I am happy to bring few examples from Finland. As you may know, our Government has committed to work towards climate neutrality by 2035. About 75% of Finland’s emissions come from energy production and consumption. Reaching climate neutrality will require strengthening our carbon sinks and reducing emissions in all sectors, including working towards nearly emissions-free electricity and heat production, as well as reducing the carbon footprint of construction, promoting a circular economy, and a climate-friendly food policy.

 

Finland was the first country in the world to create a national roadmap to a circular economy. This was done under the leadership of the Finnish Innovation Fund Sitra, of which I am also a Board Member of. A circular economy provides solutions to the biggest challenges the world is facing: over-consumption of natural resources. It also has potential to create new economic opportunities and decent jobs while supporting environmental and climate objectives. For example, the United Nations Environment Program has estimated that the material value loss from non-recycled fibers globally is more than 100 billion dollars.
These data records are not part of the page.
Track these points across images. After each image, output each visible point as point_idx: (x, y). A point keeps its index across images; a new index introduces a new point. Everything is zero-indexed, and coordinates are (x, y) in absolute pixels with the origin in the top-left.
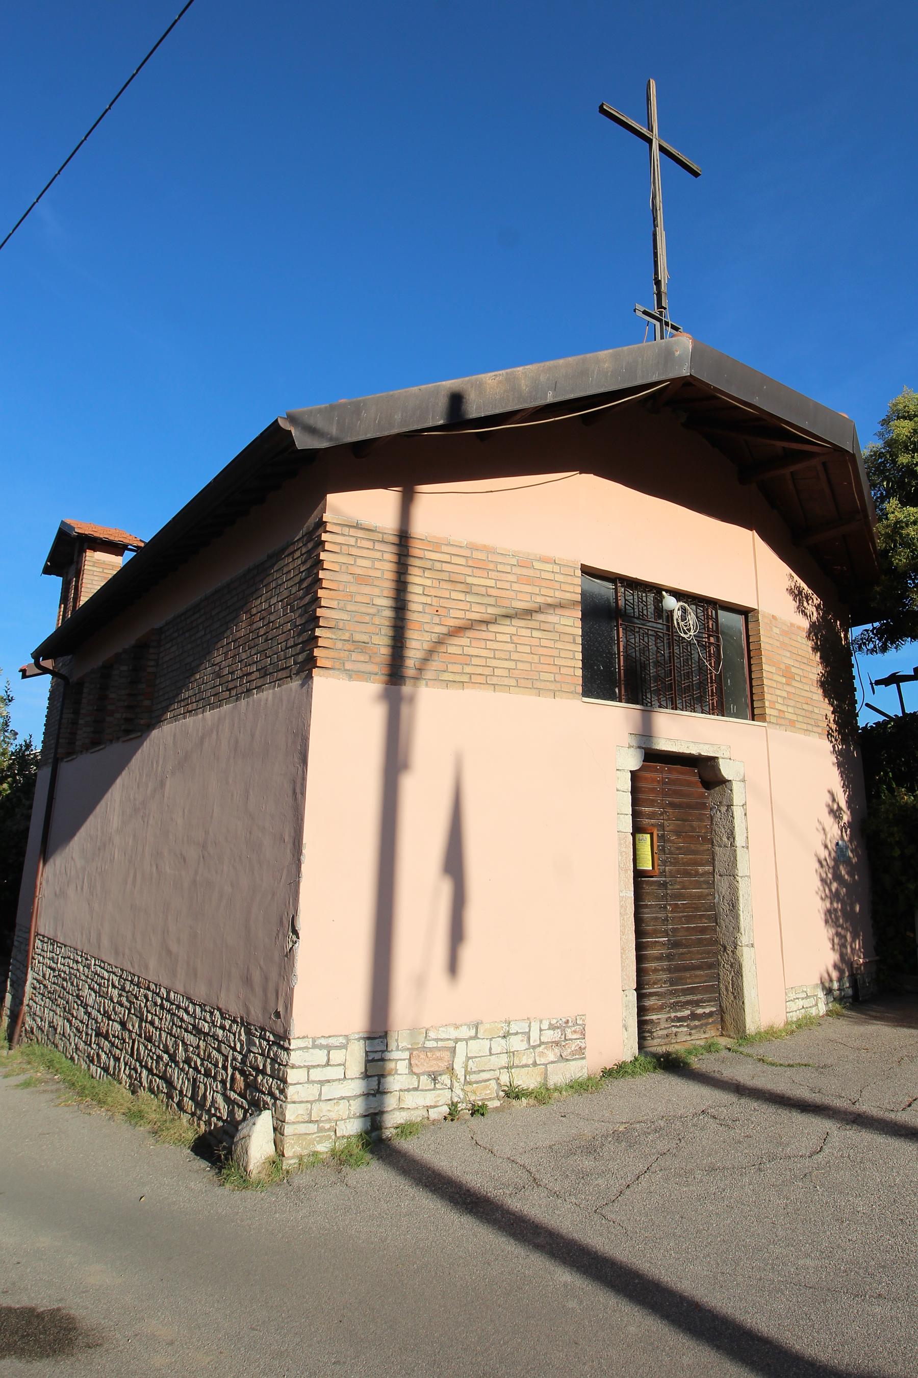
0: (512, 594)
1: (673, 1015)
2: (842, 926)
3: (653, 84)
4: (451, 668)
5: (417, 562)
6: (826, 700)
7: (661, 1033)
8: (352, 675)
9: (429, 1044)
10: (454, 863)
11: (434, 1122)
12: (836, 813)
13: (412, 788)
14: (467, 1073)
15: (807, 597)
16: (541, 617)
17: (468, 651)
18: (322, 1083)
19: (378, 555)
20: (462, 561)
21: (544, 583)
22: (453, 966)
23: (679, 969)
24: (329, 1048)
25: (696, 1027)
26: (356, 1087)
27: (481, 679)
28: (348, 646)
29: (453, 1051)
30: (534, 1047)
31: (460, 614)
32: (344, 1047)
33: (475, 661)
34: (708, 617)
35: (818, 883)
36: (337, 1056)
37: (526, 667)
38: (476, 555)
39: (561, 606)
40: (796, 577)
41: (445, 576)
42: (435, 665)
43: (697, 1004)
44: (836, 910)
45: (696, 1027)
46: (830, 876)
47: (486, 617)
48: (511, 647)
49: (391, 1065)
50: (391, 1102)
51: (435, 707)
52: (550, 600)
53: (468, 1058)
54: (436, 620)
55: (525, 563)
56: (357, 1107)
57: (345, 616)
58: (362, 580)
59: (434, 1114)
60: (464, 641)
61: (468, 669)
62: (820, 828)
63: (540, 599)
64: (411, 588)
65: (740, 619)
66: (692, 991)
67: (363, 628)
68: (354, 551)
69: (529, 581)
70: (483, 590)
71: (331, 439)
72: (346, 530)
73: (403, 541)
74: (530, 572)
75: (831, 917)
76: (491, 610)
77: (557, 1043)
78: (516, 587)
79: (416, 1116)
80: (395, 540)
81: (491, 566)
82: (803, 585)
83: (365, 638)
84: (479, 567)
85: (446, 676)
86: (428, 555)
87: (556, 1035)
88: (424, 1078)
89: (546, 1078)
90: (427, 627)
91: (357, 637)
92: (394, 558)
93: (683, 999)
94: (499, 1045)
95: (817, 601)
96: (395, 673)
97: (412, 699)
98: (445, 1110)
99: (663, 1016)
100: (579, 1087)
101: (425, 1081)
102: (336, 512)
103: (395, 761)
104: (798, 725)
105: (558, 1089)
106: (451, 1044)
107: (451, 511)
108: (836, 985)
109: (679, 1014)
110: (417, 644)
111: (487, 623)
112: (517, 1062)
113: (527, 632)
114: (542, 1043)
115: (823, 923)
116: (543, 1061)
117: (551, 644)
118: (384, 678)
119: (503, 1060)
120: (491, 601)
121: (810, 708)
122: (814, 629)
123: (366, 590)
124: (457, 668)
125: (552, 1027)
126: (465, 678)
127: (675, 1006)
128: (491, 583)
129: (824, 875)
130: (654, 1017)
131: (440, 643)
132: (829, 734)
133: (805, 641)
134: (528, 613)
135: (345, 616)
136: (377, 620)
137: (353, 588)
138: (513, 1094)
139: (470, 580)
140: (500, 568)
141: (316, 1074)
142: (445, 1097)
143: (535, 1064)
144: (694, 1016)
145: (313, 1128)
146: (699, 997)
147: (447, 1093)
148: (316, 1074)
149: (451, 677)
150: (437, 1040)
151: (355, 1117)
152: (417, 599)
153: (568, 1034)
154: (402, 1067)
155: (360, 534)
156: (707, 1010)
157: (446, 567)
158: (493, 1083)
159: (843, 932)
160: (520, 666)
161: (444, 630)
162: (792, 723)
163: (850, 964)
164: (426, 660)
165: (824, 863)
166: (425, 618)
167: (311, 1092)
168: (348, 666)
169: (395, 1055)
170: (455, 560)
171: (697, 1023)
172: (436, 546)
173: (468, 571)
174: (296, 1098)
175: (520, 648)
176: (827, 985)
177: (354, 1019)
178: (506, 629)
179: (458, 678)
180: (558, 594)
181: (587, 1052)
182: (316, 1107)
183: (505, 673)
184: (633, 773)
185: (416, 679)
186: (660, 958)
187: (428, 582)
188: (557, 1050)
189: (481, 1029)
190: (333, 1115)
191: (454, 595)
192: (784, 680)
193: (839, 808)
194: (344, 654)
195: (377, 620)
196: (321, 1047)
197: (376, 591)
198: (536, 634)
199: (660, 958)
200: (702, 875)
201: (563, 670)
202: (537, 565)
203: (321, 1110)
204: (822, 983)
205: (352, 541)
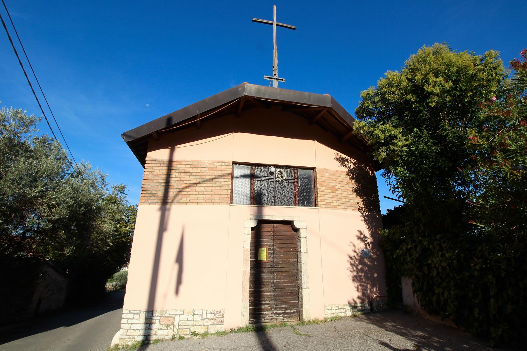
0: (206, 174)
1: (275, 312)
2: (364, 282)
3: (275, 7)
4: (183, 199)
5: (174, 168)
6: (359, 197)
7: (268, 318)
8: (150, 203)
9: (166, 315)
10: (180, 259)
11: (167, 340)
12: (363, 239)
13: (166, 236)
14: (179, 325)
15: (347, 161)
16: (216, 180)
17: (189, 193)
18: (132, 324)
19: (162, 168)
20: (189, 166)
21: (218, 169)
22: (177, 292)
23: (277, 296)
24: (134, 314)
25: (286, 317)
26: (142, 326)
27: (193, 201)
28: (150, 195)
29: (174, 318)
30: (204, 319)
31: (188, 182)
32: (139, 314)
33: (191, 196)
34: (295, 173)
35: (349, 266)
36: (137, 316)
37: (210, 196)
38: (194, 163)
39: (224, 176)
40: (340, 154)
41: (183, 171)
42: (178, 198)
43: (287, 309)
44: (360, 276)
45: (286, 317)
46: (357, 263)
47: (196, 182)
48: (205, 190)
49: (154, 321)
50: (153, 332)
51: (176, 211)
52: (220, 174)
53: (180, 321)
54: (179, 185)
55: (211, 164)
56: (142, 332)
57: (150, 187)
58: (156, 176)
59: (167, 338)
60: (188, 190)
61: (188, 199)
62: (351, 245)
63: (216, 174)
64: (172, 176)
65: (312, 171)
66: (285, 304)
67: (155, 189)
68: (154, 168)
69: (212, 169)
70: (196, 174)
71: (134, 138)
72: (152, 162)
73: (170, 163)
74: (213, 166)
75: (355, 279)
76: (198, 180)
77: (213, 319)
78: (207, 172)
79: (160, 338)
80: (167, 163)
81: (199, 166)
82: (342, 155)
83: (155, 192)
84: (196, 167)
85: (181, 201)
86: (178, 166)
87: (213, 316)
88: (164, 326)
89: (208, 330)
90: (175, 187)
91: (153, 192)
92: (167, 168)
93: (280, 306)
94: (191, 318)
95: (353, 161)
96: (165, 202)
97: (169, 209)
98: (171, 337)
99: (270, 312)
100: (218, 334)
101: (164, 327)
102: (149, 157)
103: (162, 228)
104: (338, 207)
105: (212, 334)
106: (174, 316)
107: (187, 153)
108: (359, 305)
109: (278, 312)
110: (172, 193)
111: (196, 184)
112: (197, 324)
113: (211, 185)
114: (207, 318)
115: (351, 281)
116: (207, 324)
117: (219, 188)
118: (161, 203)
119: (192, 323)
120: (199, 177)
121: (347, 200)
122: (351, 172)
123: (157, 178)
124: (185, 198)
125: (211, 313)
126: (188, 201)
127: (276, 309)
128: (199, 171)
129: (353, 263)
130: (266, 312)
131: (180, 191)
132: (359, 209)
133: (345, 176)
134: (211, 180)
135: (150, 187)
136: (159, 187)
137: (153, 179)
138: (195, 334)
139: (191, 171)
140: (202, 166)
141: (130, 321)
142: (171, 333)
143: (204, 325)
144: (285, 313)
145: (127, 337)
146: (289, 306)
147: (172, 331)
148: (130, 321)
149: (183, 201)
150: (169, 314)
151: (141, 335)
152: (173, 179)
153: (217, 316)
154: (157, 322)
155: (156, 162)
156: (292, 311)
157: (183, 168)
158: (188, 330)
159: (365, 284)
160: (207, 196)
161: (181, 187)
162: (335, 207)
163: (368, 297)
164: (175, 197)
165: (354, 258)
166: (176, 185)
167: (128, 326)
168: (149, 201)
169: (155, 318)
170: (186, 166)
171: (287, 315)
172: (181, 163)
173: (191, 169)
174: (123, 328)
175: (207, 190)
176: (353, 305)
177: (143, 305)
178: (204, 185)
179: (185, 202)
180: (223, 172)
181: (224, 323)
182: (129, 331)
183: (202, 199)
184: (253, 229)
185: (171, 203)
186: (270, 291)
187: (177, 174)
188: (213, 321)
189: (185, 312)
190: (134, 334)
191: (186, 177)
192: (331, 191)
193: (365, 237)
194: (148, 198)
195: (159, 187)
196: (132, 313)
197: (160, 178)
198: (213, 185)
199: (270, 291)
200: (292, 262)
201: (223, 196)
202: (215, 164)
203: (130, 332)
204: (349, 303)
205: (154, 165)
This clearly shows the potential that we have not harvested properly yet. And, there is even more potential in other industries, such as electronics and construction, where a lot of the materials are not recycled. This Circular Economy Plan can be adopted in other countries, too. Instructions for this exist and I warmly recommend to take a look.

 

To conclude, the effects of this pandemic could stop the progress achieved in reaching the sustainable development goals by 2030. We cannot afford this. Now we have a possibility to build back better and greener and ensure that future is more equal and socially just for everyone. Let’s not lose this opportunity. Thank you!